THE TASK: Only the lines of the data below from the one with "X153471428Y-94507857D01*" through the one with "X154900000Y-94579285D01*" are wanted. Repeat them exactly.

Hardware design source files

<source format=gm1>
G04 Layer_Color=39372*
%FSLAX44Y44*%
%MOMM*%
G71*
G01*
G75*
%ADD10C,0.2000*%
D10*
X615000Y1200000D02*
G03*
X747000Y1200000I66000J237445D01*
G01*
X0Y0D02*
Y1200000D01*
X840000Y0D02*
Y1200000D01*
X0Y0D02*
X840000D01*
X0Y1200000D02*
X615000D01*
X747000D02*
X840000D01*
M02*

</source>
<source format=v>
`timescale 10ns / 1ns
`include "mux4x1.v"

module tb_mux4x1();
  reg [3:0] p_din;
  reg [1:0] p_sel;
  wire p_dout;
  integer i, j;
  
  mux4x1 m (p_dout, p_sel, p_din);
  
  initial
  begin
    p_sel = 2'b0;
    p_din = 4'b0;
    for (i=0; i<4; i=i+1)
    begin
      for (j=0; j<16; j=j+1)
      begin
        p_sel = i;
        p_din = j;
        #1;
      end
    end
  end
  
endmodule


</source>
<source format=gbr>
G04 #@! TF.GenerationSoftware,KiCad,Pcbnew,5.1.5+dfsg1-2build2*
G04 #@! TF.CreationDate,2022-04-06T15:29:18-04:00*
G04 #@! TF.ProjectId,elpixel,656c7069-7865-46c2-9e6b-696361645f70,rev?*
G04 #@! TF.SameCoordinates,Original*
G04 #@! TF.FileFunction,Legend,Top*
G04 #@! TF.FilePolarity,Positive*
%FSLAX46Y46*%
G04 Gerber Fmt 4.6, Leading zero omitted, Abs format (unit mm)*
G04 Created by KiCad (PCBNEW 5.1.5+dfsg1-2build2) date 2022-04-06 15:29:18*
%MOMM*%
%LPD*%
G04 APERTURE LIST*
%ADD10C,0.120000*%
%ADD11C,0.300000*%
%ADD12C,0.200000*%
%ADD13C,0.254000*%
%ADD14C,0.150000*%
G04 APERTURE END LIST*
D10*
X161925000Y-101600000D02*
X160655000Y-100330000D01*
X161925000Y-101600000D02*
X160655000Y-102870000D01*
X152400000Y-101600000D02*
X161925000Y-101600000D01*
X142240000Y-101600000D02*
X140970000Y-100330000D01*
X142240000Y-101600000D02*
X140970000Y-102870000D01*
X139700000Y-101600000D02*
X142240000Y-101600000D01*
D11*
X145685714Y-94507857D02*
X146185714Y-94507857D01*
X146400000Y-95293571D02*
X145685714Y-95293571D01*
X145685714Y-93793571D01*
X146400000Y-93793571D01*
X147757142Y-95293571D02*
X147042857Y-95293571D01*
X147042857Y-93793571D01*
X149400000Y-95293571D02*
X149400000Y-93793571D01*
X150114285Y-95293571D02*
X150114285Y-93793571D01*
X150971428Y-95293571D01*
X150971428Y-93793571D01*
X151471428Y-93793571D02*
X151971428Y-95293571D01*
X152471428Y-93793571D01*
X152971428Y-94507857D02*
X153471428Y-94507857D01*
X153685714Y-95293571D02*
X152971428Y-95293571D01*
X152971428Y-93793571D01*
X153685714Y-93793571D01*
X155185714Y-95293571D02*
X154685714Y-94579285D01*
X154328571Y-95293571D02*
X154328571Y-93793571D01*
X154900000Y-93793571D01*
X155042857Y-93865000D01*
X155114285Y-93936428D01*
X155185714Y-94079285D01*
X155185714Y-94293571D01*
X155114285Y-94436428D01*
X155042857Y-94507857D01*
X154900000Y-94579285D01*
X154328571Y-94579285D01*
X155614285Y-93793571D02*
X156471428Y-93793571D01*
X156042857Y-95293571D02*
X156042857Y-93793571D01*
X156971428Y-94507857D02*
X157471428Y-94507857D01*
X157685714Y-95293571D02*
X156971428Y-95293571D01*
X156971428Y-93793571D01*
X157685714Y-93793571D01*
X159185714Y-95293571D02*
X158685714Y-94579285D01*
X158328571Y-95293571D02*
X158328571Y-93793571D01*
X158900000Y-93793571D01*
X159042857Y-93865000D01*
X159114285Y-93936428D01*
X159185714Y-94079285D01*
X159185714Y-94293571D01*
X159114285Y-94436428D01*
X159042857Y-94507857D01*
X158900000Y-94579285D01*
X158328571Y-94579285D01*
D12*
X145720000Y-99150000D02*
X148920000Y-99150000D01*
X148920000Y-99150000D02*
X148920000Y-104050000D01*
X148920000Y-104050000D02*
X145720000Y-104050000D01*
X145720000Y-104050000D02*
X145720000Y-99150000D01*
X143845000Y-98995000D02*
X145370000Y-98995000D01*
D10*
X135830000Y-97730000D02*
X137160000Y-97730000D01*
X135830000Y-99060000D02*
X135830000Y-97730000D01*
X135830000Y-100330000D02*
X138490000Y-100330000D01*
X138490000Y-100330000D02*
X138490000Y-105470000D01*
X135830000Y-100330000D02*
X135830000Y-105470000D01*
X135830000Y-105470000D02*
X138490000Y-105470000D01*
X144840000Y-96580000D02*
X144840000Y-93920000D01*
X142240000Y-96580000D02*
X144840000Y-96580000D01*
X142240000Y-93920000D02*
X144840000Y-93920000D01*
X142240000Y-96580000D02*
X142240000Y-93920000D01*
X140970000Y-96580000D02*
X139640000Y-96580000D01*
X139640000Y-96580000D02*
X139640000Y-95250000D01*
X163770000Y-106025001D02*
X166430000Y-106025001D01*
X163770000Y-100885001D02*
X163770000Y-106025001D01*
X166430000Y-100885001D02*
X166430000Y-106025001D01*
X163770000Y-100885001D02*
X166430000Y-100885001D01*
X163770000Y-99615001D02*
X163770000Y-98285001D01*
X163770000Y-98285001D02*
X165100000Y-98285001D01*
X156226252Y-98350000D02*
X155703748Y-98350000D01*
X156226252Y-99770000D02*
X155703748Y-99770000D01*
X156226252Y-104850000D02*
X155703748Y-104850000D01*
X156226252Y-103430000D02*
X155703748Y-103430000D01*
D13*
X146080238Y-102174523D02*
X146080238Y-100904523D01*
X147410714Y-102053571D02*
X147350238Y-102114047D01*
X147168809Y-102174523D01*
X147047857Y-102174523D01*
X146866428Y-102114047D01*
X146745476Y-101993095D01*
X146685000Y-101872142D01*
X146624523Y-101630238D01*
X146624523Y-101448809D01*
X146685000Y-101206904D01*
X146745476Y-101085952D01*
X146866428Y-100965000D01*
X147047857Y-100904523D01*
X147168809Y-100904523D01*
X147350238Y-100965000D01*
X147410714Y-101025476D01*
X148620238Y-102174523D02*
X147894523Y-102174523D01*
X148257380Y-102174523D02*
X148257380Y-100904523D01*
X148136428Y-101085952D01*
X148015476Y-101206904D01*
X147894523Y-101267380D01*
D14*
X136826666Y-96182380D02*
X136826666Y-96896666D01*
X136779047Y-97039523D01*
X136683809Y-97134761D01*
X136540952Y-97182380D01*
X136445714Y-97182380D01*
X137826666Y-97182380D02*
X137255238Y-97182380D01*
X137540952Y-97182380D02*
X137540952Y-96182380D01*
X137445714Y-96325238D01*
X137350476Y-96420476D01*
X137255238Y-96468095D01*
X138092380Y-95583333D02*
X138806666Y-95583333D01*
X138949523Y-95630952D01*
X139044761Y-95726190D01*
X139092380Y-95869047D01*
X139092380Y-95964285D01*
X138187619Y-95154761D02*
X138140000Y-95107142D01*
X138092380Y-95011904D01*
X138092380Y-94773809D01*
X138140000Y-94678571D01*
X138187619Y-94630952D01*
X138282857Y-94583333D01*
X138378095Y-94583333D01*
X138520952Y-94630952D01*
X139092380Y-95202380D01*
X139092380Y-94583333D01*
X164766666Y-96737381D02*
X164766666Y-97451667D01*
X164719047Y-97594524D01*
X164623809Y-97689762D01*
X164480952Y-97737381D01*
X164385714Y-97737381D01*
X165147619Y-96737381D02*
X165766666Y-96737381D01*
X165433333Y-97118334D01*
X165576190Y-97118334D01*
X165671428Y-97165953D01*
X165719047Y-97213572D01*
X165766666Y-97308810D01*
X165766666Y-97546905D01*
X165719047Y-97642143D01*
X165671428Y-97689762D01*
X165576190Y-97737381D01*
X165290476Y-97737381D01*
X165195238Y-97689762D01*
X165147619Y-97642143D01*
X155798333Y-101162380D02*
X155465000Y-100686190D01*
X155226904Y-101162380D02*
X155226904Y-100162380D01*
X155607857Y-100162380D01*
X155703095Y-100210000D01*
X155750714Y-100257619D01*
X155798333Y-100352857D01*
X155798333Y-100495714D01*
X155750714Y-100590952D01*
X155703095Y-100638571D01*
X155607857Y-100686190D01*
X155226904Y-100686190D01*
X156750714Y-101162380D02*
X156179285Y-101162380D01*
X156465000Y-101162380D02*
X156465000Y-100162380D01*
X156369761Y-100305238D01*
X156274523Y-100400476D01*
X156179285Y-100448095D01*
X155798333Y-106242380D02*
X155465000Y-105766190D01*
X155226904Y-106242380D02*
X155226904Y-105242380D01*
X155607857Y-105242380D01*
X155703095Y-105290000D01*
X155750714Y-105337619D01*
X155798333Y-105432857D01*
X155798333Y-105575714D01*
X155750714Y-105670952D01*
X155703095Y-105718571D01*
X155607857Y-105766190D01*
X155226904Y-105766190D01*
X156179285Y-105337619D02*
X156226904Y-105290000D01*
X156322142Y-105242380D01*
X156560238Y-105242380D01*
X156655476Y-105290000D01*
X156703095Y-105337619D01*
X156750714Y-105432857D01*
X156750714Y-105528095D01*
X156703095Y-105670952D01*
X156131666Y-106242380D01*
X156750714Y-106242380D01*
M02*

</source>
* * *
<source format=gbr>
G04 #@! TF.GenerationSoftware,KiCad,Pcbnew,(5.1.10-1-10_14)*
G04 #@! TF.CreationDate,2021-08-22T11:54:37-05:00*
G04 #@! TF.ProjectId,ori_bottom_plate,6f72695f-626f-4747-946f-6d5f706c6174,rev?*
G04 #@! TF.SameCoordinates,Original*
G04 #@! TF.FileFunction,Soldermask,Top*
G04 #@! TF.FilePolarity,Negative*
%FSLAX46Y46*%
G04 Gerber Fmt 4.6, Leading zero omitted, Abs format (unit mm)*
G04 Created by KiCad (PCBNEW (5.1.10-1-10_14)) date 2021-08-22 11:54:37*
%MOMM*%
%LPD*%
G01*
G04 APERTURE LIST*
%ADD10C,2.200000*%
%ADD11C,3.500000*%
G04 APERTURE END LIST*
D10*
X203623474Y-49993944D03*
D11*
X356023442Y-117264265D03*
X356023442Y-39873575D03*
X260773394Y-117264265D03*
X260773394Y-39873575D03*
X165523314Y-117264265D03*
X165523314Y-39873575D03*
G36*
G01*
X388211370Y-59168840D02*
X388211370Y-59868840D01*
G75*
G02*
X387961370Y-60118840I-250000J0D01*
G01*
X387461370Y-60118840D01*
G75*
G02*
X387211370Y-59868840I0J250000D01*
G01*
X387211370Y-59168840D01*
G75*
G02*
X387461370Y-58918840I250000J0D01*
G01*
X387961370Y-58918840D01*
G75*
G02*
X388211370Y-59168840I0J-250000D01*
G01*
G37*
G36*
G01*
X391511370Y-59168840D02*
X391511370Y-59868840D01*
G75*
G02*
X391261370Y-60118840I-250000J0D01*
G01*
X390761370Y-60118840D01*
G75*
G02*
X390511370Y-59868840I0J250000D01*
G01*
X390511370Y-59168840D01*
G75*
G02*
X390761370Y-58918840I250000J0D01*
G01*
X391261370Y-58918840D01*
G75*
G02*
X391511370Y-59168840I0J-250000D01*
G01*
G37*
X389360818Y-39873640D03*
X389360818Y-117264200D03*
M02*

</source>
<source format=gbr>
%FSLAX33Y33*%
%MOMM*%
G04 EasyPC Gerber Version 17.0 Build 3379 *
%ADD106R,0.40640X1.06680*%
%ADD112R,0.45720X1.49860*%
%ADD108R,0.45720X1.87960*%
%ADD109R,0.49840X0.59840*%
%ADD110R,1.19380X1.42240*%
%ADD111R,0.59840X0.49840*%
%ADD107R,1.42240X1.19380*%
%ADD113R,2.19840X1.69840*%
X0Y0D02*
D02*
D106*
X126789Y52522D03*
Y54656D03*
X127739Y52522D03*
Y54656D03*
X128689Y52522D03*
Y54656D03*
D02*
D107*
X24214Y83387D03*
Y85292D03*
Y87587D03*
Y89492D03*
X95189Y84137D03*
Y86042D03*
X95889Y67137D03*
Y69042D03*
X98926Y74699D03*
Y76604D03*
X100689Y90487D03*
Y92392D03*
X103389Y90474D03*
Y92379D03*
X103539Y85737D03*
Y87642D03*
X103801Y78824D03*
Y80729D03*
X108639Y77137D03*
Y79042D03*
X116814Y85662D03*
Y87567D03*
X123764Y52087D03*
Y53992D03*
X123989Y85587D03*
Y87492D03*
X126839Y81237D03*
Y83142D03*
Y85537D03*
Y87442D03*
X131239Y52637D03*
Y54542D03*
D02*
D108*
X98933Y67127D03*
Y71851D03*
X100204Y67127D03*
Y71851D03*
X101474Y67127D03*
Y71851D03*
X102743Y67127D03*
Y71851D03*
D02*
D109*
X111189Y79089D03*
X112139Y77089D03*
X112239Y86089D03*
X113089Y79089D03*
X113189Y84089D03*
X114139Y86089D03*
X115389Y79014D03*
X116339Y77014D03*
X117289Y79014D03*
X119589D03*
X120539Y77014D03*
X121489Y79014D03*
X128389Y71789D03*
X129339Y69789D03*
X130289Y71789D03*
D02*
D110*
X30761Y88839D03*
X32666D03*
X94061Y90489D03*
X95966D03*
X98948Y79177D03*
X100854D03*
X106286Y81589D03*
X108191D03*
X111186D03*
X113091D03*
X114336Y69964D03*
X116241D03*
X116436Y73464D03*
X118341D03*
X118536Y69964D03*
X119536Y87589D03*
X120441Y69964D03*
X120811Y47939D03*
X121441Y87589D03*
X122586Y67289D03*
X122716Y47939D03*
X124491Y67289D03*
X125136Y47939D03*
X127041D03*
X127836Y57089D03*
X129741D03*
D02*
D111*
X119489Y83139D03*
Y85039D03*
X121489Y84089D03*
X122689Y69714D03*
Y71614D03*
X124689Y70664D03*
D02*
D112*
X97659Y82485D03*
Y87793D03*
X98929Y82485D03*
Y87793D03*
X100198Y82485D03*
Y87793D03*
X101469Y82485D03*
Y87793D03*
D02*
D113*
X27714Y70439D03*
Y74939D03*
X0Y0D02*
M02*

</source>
* * *
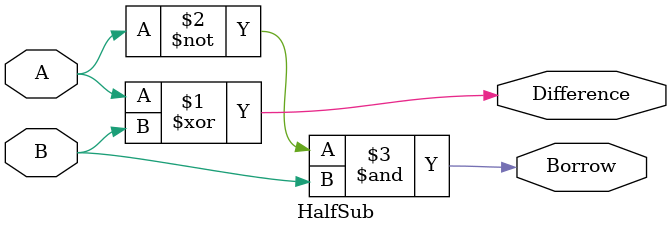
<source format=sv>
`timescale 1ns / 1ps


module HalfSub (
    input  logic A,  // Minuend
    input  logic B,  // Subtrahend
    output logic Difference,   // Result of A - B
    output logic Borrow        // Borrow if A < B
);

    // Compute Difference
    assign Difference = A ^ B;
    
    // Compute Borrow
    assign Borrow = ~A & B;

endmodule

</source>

ANSWER SPACE:
X153471428Y-94507857D01*
X153685714Y-95293571D02*
X152971428Y-95293571D01*
X152971428Y-93793571D01*
X153685714Y-93793571D01*
X155185714Y-95293571D02*
X154685714Y-94579285D01*
X154328571Y-95293571D02*
X154328571Y-93793571D01*
X154900000Y-93793571D01*
X155042857Y-93865000D01*
X155114285Y-93936428D01*
X155185714Y-94079285D01*
X155185714Y-94293571D01*
X155114285Y-94436428D01*
X155042857Y-94507857D01*
X154900000Y-94579285D01*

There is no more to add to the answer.